There seems to be a big difference between Commercial and Residential requirements for an Automatic Clothes Washing Machine (comm) and a Clothes Washing Machine (res).

While the plumbing code for commercial (406.2) requires that: 

The waste from an automatic clothes washer shall discharge through an air break into a standpipe in accordance with Section 802.3.3 or into a laundry sink. The trap and fixture drain for an automatic clothes washer standpipe shall be not less than 2 inches (51 mm) in diameter. The fixture drain for the standpipe serving an automatic clothes washer shall connect to a 3-inch (76 mm) or larger diameter fixture branch or stack.
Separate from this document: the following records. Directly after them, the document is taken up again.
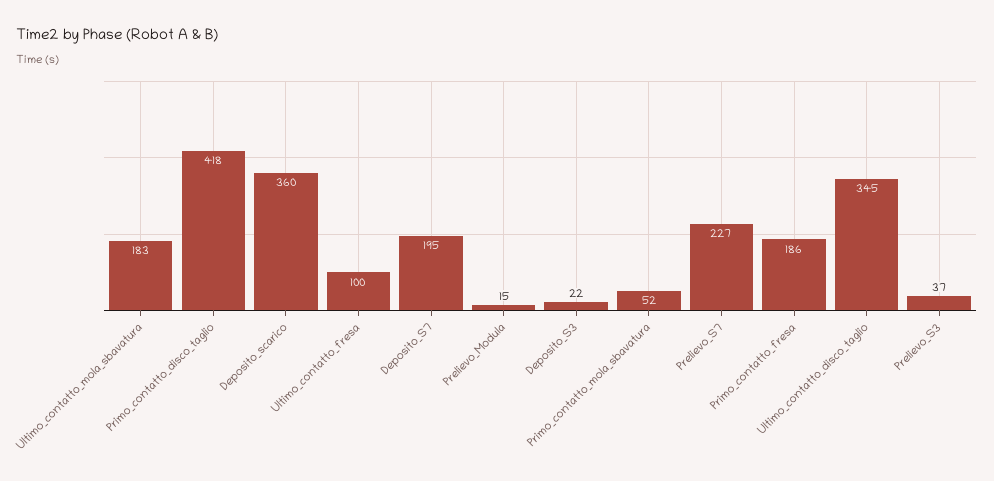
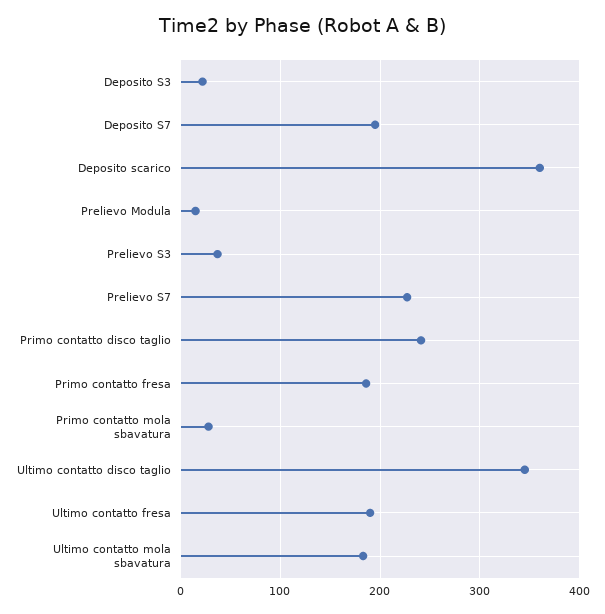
  {
    "Ultimo_contatto_mola_sbavatura": 183,
-   "Primo_contatto_disco_taglio": 418,
+   "Primo_contatto_disco_taglio": 240,
    "Deposito_scarico": 360,
-   "Ultimo_contatto_fresa": 100,
+   "Ultimo_contatto_fresa": 190,
    "Deposito_S7": 195,
    "Prelievo_Modula": 15,
    "Deposito_S3": 22,
-   "Primo_contatto_mola_sbavatura": 52,
+   "Primo_contatto_mola_sbavatura": 30,
    "Prelievo_S7": 227,
    "Primo_contatto_fresa": 186,
    "Ultimo_contatto_disco_taglio": 345,
    "Prelievo_S3": 37
  }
Automatic clothes washers that discharge by gravity shall be permitted to drain to a waste receptor or an approved trench drain.

Meanwhile, the residential code simply states:

The discharge from a clothes washing machine shall be through an air break.

The commercial code has more requirements since you must connect the _fixture drain _to a 3" or larger _fixture branch _or _stack.  _The residential code does not have that requirement.

Do you think this is unnecessary language due to standard practices?  How often do you see a 2" fixture drain going into another 2" or 2-1/2" branch anyway?


----------



## steveray (Jul 17, 2020)

I fail it all the time....


----------



## Keystone (Jul 17, 2020)

I’d say the transition into a 3” branch or stack for commercial is necessary, commercial usage is typically  higher hence the use of commercial equipment vs residential equipment.   I can also assume the discharge volume of a commercial washer is greater vs residential..


----------



## jar546 (Jul 17, 2020)

So how long is too long for a fixture drain before you make them change it over to 3"?


----------



## Min Lim (Nov 15, 2020)

jar546 said:


> So how long is too long for a fixture drain before you make them change it over to 3"?


CPC (or UPC) 804.1 - Trap must be not more than 18" above the floor, and shall not be installed below the floor.  It won't allow a long distance if you consider a pipe slope for drain.


----------